Background: The adenoma detection rate (ADR) has long been used as a target by endoscopists for colorectal cancer (CRC) screening in the general population. However, ADRs in higher-risk populations have not been well established, including Lynch syndrome (LS), which is the most common hereditary cause of CRC. Having colorectal neoplasia rate benchmarks in LS is important for endoscopists performing surveillance colonoscopies in these high-risk individuals. Therefore, the aim of this study is to determine the ADR in addition to the overall colorectal neoplasia detection rate (CNDR), CRC detection rate (CRCDR), and proximal serrated detection rate (PSDR), in a cohort of individuals with LS.
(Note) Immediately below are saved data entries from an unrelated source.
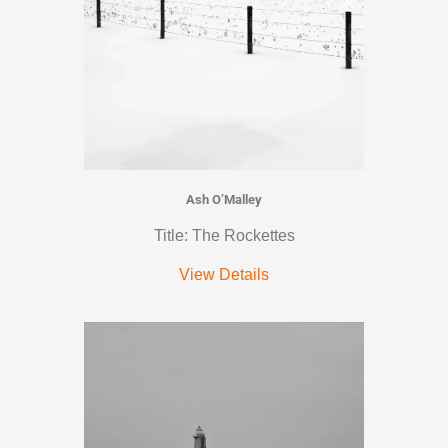
Ash O’Malley
Title: The Rockettes
View Details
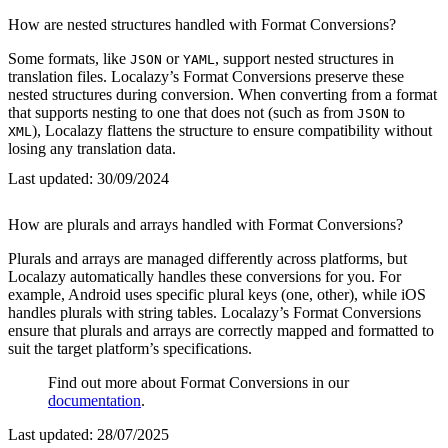
How are nested structures handled with Format Conversions?
Some formats, like
or
, support nested structures in
JSON
YAML
translation files. Localazy’s Format Conversions preserve these
nested structures during conversion. When converting from a format
that supports nesting to one that does not (such as from
to
JSON
), Localazy flattens the structure to ensure compatibility without
XML
losing any translation data.
Last updated:
30/09/2024
How are plurals and arrays handled with Format Conversions?
Plurals and arrays are managed differently across platforms, but
Localazy automatically handles these conversions for you. For
example, Android uses specific plural keys (one, other), while iOS
handles plurals with string tables. Localazy’s Format Conversions
ensure that plurals and arrays are correctly mapped and formatted to
suit the target platform’s specifications.
Find out more about Format Conversions in our
documentation
.
Last updated:
28/07/2025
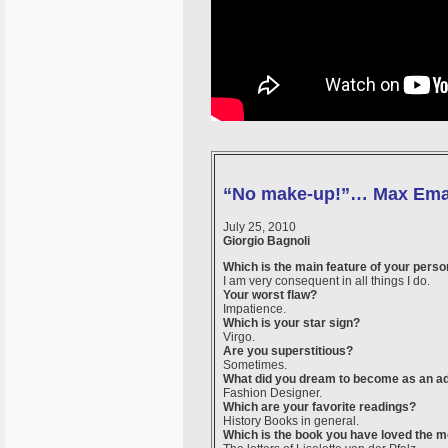
“No make-up!”… Max Ema
July 25, 2010
Giorgio Bagnoli
Which is the main feature of your perso
I am very consequent in all things I do.
Your worst flaw?
Impatience.
Which is your star sign?
Virgo.
Are you superstitious?
Sometimes.
What did you dream to become as an ad
Fashion Designer.
Which are your favorite readings?
History Books in general.
Which is the book you have loved the m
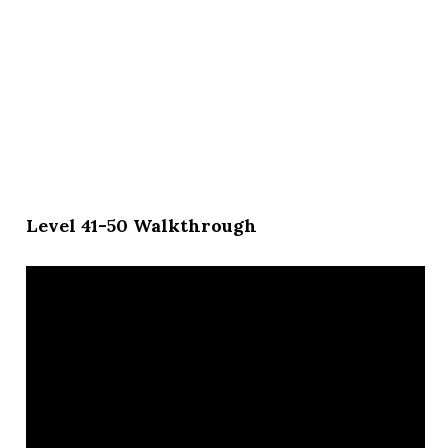
Level 41-50 Walkthrough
Methods: We performed a retrospective study of all individuals with LS who were evaluated at a single tertiary care center from May 2001 to September 2023 (n = 542). We excluded individuals without a completed colonoscopy/flex-sig on record within the study time period and excluded all colonoscopies/flex-sigs completed at outside centers. Data from colonoscopy/flex-six procedures and pathology reports was collected along with other relevant demographic, personal health history, and family history data. CNDR was defined as the rate that a CRC, adenoma, or serrated lesion proximal to the sigmoid colon was identified. A Fisher Exact Test and Kruskal-Wallis Test were used to assess factors associated with colorectal neoplasia.
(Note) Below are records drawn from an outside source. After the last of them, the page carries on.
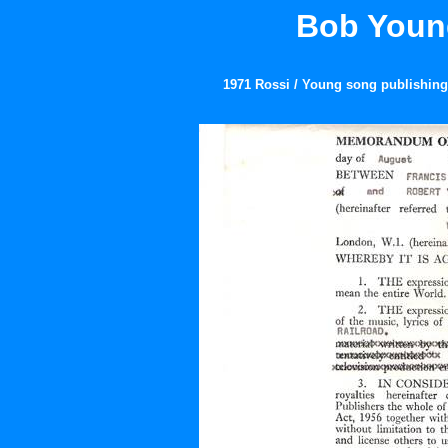
Bob Young
1971 Rossi / Young song publishing 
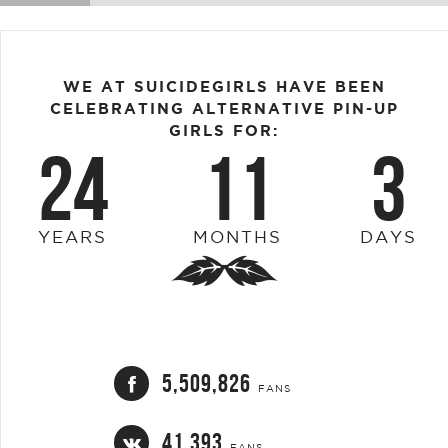
WE AT SUICIDEGIRLS HAVE BEEN
CELEBRATING ALTERNATIVE PIN-UP
GIRLS FOR:
24
11
3
YEARS
MONTHS
DAYS
5,509,826
FANS
41,393
FANS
Results: Amongst 542 individuals with LS, 190 were excluded because they did not have an in-house colonoscopy/flex-sig on file, leaving 352 individuals with 1,296 colonoscopies included in our analysis. This cohort was primarily female (64.5%), white (87.5%), with private insurance (76.1%), and there was a near-even distribution across different genotypes (Table 1). We found a CNDR of 27.9%, CRCDR of 1.5%, ADR of 21.4%, and PSDR of 7.7% (Figure 1). Advanced age, Medicare insurance, history of prior colonic resection, and prior history of a non-CRC were significantly associated with colorectal neoplasia (p < 0.05). Colorectal neoplasia was not associated with genotype, biological sex, race, smoking status, BMI, aspirin use (≥2 years), or family history (p > 0.05).
Conclusion: Despite getting more frequent colonoscopies/flex-sigs, individuals with LS still had a high colorectal neoplasia rate, primarily driven by the detection of colonic adenomas. These colorectal neoplasia rates may serve as helpful “ballpark rates” for those performing colonoscopy/flex-sig in patients with LS. However, further studies are needed to determine whether colorectal neoplasia detection rates amongst endoscopists are predictive of CRC risk and outcomes in LS.